What the task requires. In the entries below, the lines from the one with "Bills Committee on" through the one with "to Appendix I." are to be copied exactly; both ends count.

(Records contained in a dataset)
————
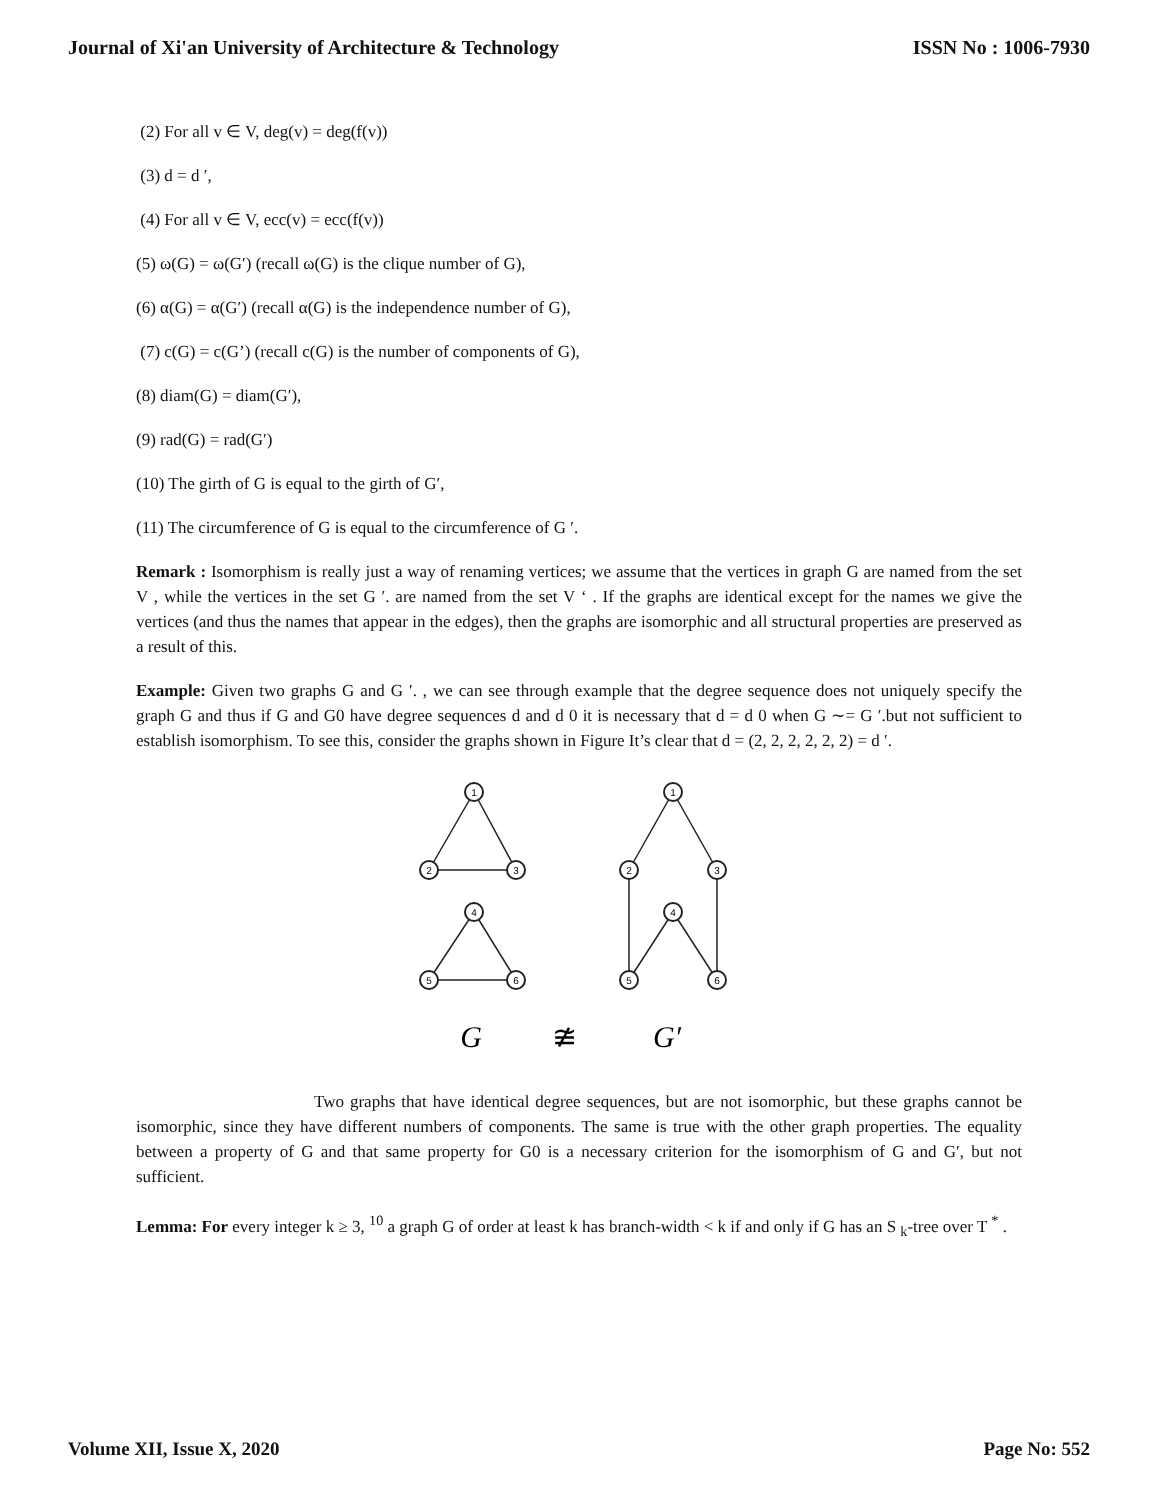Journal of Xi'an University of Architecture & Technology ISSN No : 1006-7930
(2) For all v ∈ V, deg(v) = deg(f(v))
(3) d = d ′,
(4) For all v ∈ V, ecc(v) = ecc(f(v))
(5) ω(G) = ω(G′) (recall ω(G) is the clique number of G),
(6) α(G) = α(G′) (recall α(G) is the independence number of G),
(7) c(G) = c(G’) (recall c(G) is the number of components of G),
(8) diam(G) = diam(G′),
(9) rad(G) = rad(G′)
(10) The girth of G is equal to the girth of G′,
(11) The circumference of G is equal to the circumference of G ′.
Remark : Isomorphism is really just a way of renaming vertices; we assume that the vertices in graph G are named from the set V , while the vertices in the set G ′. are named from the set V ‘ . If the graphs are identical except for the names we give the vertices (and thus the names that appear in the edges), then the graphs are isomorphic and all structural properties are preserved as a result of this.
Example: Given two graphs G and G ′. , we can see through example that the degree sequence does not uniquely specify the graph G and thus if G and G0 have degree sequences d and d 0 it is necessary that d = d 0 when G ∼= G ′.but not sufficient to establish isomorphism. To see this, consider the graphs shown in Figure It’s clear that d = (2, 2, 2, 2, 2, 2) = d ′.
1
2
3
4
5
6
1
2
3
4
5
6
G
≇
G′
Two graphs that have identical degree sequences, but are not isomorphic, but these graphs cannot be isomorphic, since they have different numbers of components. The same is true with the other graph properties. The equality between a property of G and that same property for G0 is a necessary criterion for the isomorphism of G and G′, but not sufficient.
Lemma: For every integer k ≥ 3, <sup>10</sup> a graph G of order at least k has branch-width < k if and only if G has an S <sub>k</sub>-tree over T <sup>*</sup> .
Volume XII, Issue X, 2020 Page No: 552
————
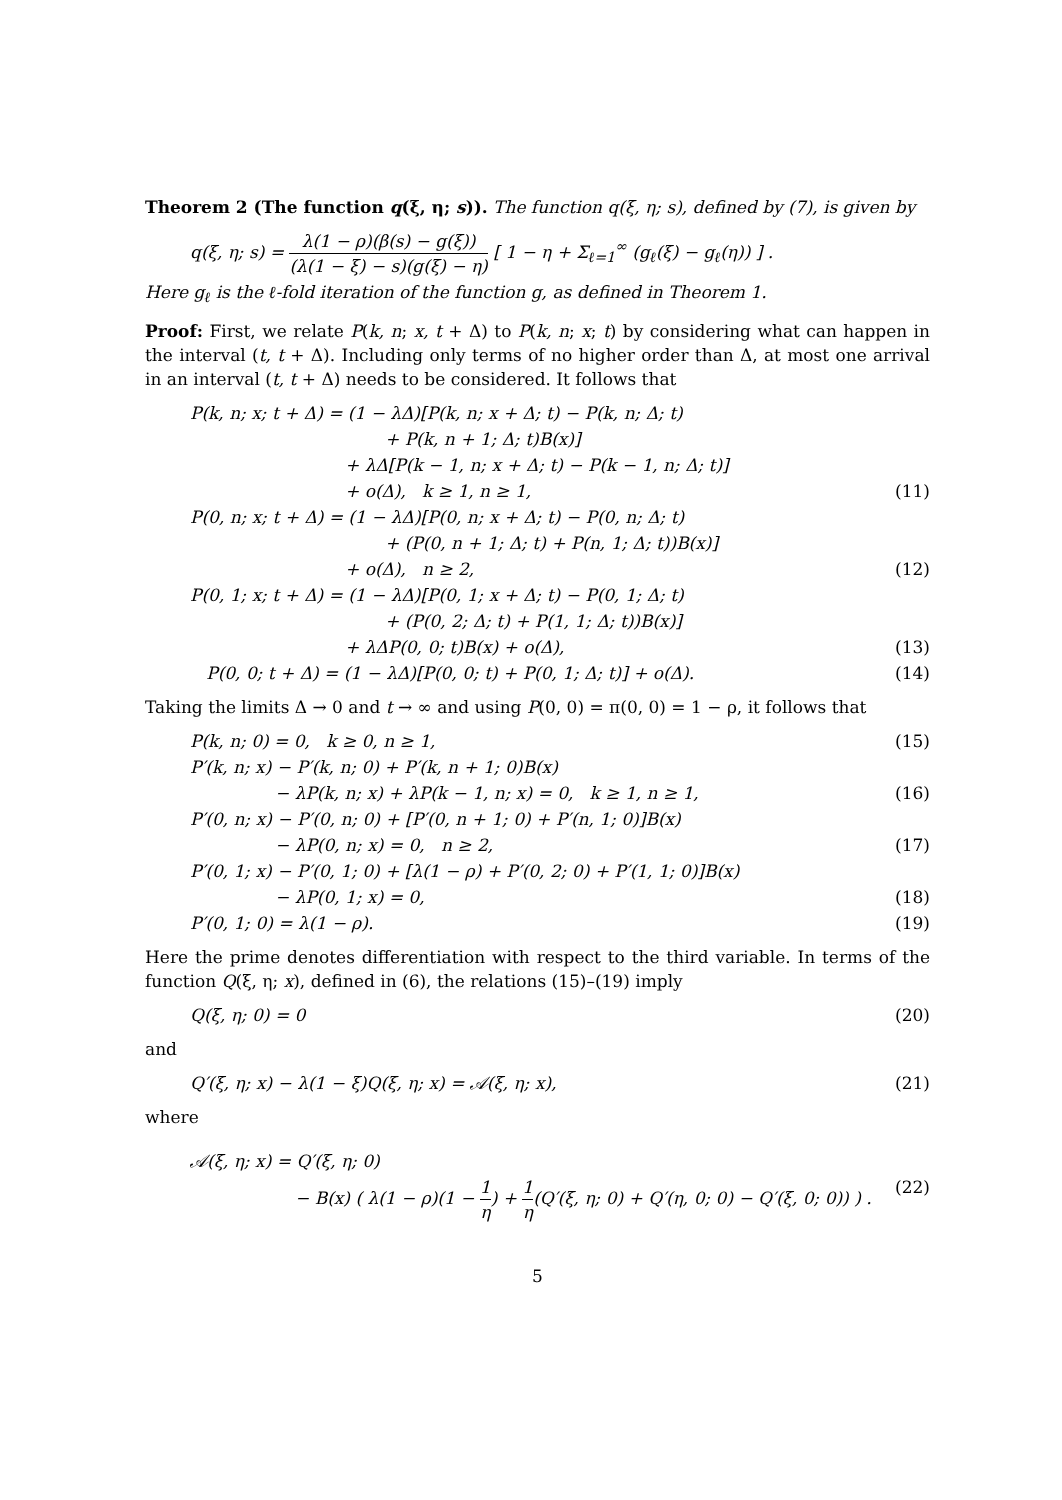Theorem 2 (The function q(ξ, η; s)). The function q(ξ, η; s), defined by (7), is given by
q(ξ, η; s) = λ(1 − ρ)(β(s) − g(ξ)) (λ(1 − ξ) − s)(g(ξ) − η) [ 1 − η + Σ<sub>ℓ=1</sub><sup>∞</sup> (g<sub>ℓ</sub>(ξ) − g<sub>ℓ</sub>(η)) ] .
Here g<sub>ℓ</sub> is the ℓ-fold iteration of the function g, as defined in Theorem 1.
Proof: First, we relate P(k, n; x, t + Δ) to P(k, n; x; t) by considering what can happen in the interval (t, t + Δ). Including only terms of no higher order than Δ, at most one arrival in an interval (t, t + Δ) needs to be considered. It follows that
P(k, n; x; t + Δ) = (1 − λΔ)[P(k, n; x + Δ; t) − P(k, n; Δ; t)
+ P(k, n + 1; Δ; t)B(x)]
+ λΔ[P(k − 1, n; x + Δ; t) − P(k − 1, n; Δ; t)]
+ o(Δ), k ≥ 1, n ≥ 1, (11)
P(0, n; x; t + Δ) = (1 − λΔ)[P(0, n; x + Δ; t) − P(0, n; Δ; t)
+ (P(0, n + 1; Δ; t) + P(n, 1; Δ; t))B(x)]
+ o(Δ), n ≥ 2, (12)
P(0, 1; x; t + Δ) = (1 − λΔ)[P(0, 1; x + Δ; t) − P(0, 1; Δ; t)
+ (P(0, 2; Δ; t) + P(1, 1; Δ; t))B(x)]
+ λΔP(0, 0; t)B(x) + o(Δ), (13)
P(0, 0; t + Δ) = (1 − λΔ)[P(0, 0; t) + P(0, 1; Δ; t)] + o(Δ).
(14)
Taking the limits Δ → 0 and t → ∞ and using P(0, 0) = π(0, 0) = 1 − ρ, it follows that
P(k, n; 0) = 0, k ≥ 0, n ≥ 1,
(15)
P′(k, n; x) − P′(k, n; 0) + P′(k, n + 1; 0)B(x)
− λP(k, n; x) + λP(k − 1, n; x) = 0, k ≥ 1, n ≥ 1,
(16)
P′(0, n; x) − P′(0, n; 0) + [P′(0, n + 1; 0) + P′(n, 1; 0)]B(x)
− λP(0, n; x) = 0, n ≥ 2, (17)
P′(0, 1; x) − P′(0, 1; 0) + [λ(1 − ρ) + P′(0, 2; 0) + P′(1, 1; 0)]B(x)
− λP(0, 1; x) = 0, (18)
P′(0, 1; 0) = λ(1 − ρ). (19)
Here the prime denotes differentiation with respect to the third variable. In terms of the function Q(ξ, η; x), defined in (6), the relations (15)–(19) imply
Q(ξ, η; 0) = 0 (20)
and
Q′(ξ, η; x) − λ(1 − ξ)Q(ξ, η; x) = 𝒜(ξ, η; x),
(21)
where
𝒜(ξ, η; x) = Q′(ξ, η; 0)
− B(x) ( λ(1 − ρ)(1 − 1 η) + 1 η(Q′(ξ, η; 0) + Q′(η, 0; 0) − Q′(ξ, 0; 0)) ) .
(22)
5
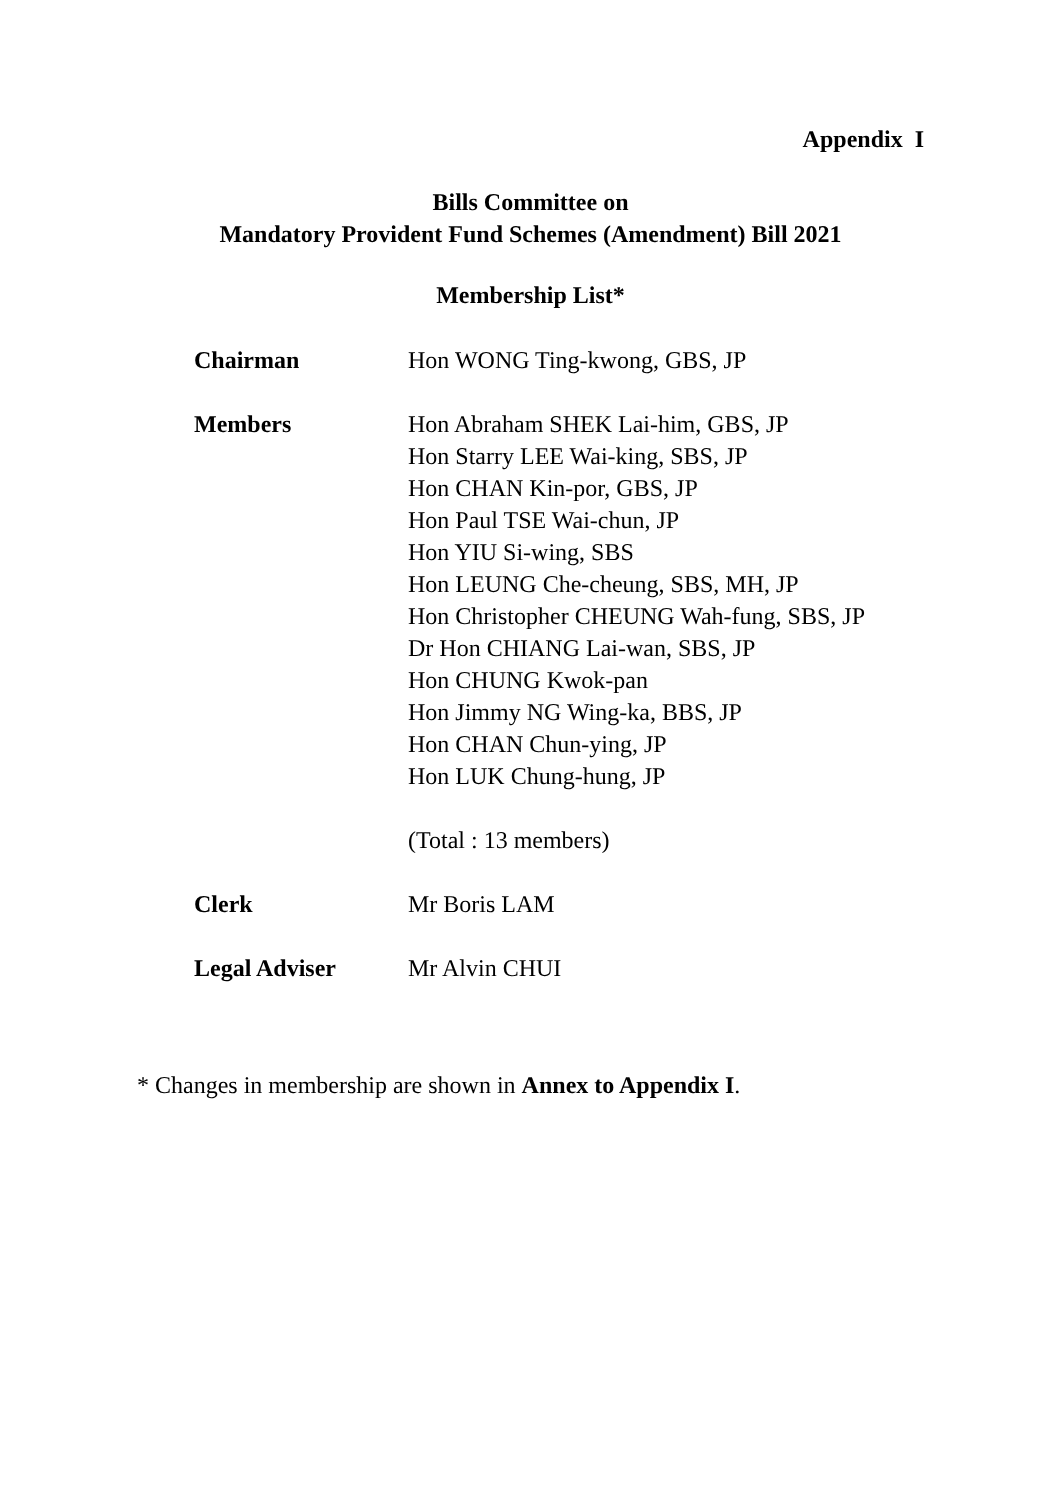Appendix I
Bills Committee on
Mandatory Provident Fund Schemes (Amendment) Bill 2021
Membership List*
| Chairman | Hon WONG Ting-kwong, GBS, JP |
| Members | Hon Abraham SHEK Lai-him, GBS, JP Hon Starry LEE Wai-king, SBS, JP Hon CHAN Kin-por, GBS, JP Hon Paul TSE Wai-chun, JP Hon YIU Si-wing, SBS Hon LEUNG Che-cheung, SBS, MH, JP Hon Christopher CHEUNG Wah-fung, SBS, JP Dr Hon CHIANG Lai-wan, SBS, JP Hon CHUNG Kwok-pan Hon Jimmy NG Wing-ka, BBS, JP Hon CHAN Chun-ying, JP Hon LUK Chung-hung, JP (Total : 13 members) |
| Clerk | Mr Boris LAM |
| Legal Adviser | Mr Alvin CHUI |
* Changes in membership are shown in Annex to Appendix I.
————
Expected answer.
Bills Committee on
Mandatory Provident Fund Schemes (Amendment) Bill 2021
Membership List*
| Chairman | Hon WONG Ting-kwong, GBS, JP |
| Members | Hon Abraham SHEK Lai-him, GBS, JP Hon Starry LEE Wai-king, SBS, JP Hon CHAN Kin-por, GBS, JP Hon Paul TSE Wai-chun, JP Hon YIU Si-wing, SBS Hon LEUNG Che-cheung, SBS, MH, JP Hon Christopher CHEUNG Wah-fung, SBS, JP Dr Hon CHIANG Lai-wan, SBS, JP Hon CHUNG Kwok-pan Hon Jimmy NG Wing-ka, BBS, JP Hon CHAN Chun-ying, JP Hon LUK Chung-hung, JP (Total : 13 members) |
| Clerk | Mr Boris LAM |
| Legal Adviser | Mr Alvin CHUI |
* Changes in membership are shown in Annex to Appendix I.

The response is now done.